Recently, the method (2) has been mainly employed in view of its merit that a small amount of a catalyst can be utilized effectively. The following processes, for example, have been proposed as specific processes for method (2). (2-1) Electrochemical deposition process (U.S. Pat. No. 5,084,144). (2-2) Process in which a coating solution containing a catalyst is applied onto an ion exchange membrane, or process in which a catalyst layer is formed by applying a coating solution containing a catalyst onto a gas diffusion layer, that is disposed adjacently to each catalyst layer to assist the catalyst layer in ensuring the stable gas-diffusibility thereof and to function also as a current collector, to obtain a electrode and two of the electrodes and an ion exchange membrane are joined together by means of a hot press or the like (coating process, JP-A-4-162365). (2-3) Process in which a catalyst layer is formed on a separately-provided base film, the catalyst layer is laminated with an ion exchange film, and the catalyst layer is transferred to the ion exchange membrane by hot-pressing (transfer process).
Also, method (3) has been tried since it has the merit of enabling the thickness of an ion exchange membrane to be reduced (JP-A-6-44984, JP-A-7-176317, and the like).
With the prior art transfer process noted above, however, it is required that the hot-pressing transfer be performed under such a low-pressure condition as not to crush a large number of fine pores which are present in the catalyst layers in order to ensure the gas-permeability within the catalyst layers. It is, therefore, difficult to completely transfer the catalyst layers to the membrane, resulting in a low yield or a high probability that the thickness of each catalyst layer becomes non-uniform.

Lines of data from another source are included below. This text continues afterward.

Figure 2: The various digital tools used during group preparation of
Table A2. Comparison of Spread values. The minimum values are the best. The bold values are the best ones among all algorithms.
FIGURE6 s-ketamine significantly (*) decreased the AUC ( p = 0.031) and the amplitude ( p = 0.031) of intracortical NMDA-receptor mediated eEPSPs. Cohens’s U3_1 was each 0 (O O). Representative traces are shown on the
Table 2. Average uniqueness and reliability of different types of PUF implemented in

For this reason, a problem arises that it is difficult to adjust (make uniform) the amount of the catalyst in the plane direction of the membrane electrode assembly, hence, to obtain stable cell performance.

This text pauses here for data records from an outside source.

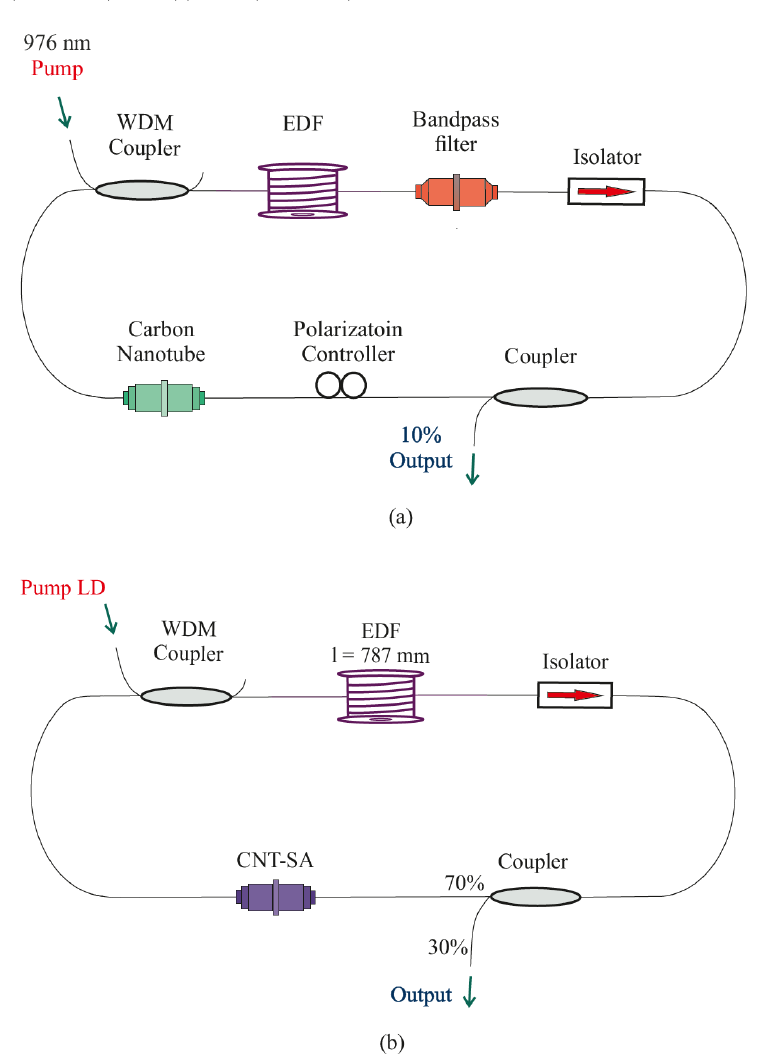
Figure 17. Schemes of fiber lasers using SWCNTs: ( a ) a ring fiber laser with 29.1 femtosecond jitter and ( b ) fiber laser ring circuit with 490 attosecond jitter.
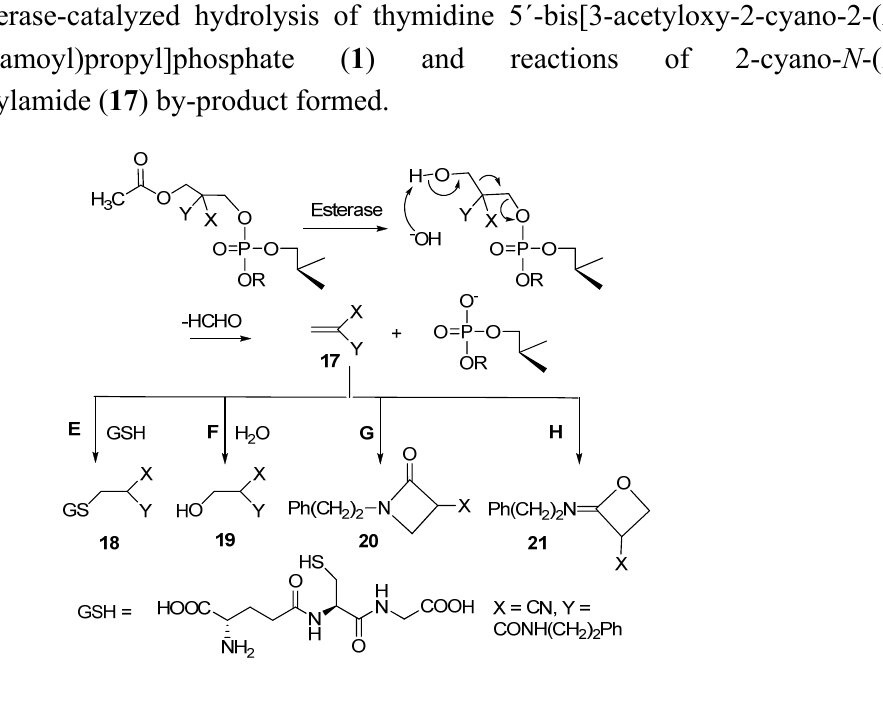
and reactions of 2-cyano- N -(2-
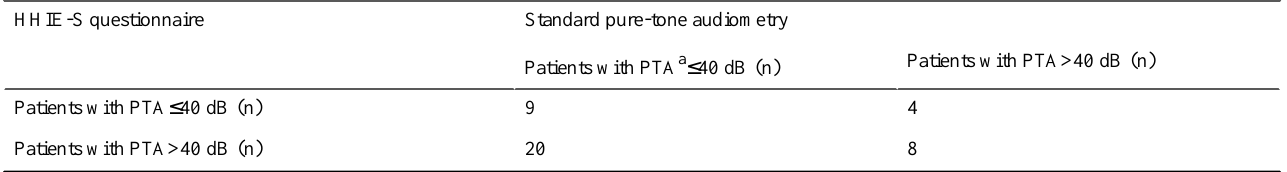
Table 3. Accuracy of the HHIE-S questionnaire as a screening test compared to the standard pure-tone audiometry (N=41).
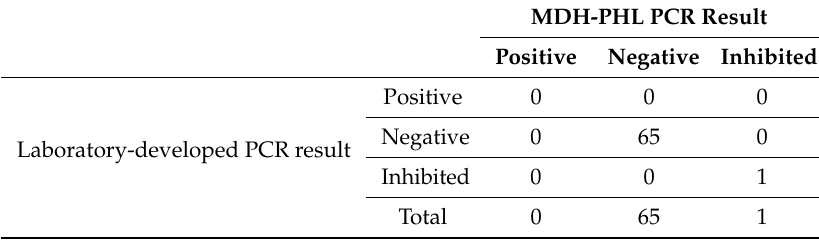
Table 3. Comparison of the laboratory-developed PCR assay with the real-time PCR assay performed by the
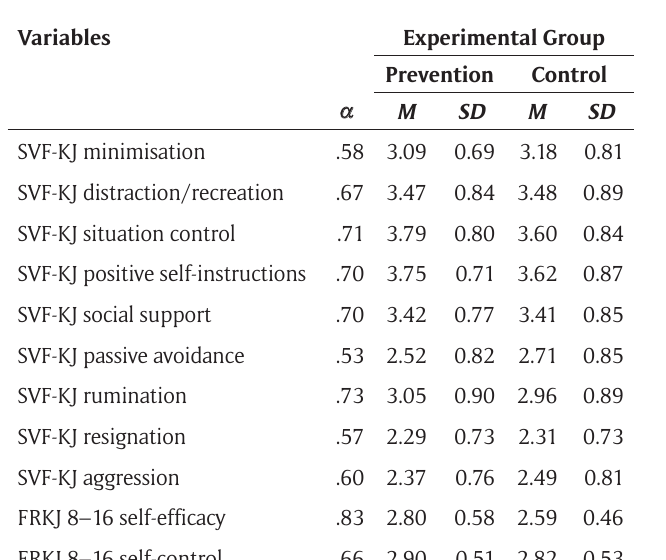
Table 1: Descriptive Statistics: Means and Standard Deviations for the Control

The coating process noted above conventionally employs a process of applying mainly a coating solution onto each gas diffusion layer in order to ensure fine pores within the catalyst layer, improve the gas-permeability and prevent concentration polarization in a high current density region. However, since such a gas diffusion layer is usually composed of porous carbon paper or carbon felt, a portion of uneven surface of the gas diffusion layer sometimes bites into the ion exchange membrane when the gas diffusion layer is joined with the ion exchange membrane by means of a hot press. In this case, the thickness of the ion exchange membrane partially varies and hence becomes non-uniform, raising problems including a lowered open circuit voltage due to gas leakage, short-circuit and the like. Thus, this process has a difficulty in stably producing membrane electrode assemblies using a thin ion exchange membrane having a thickness of not more than 30 im, for example.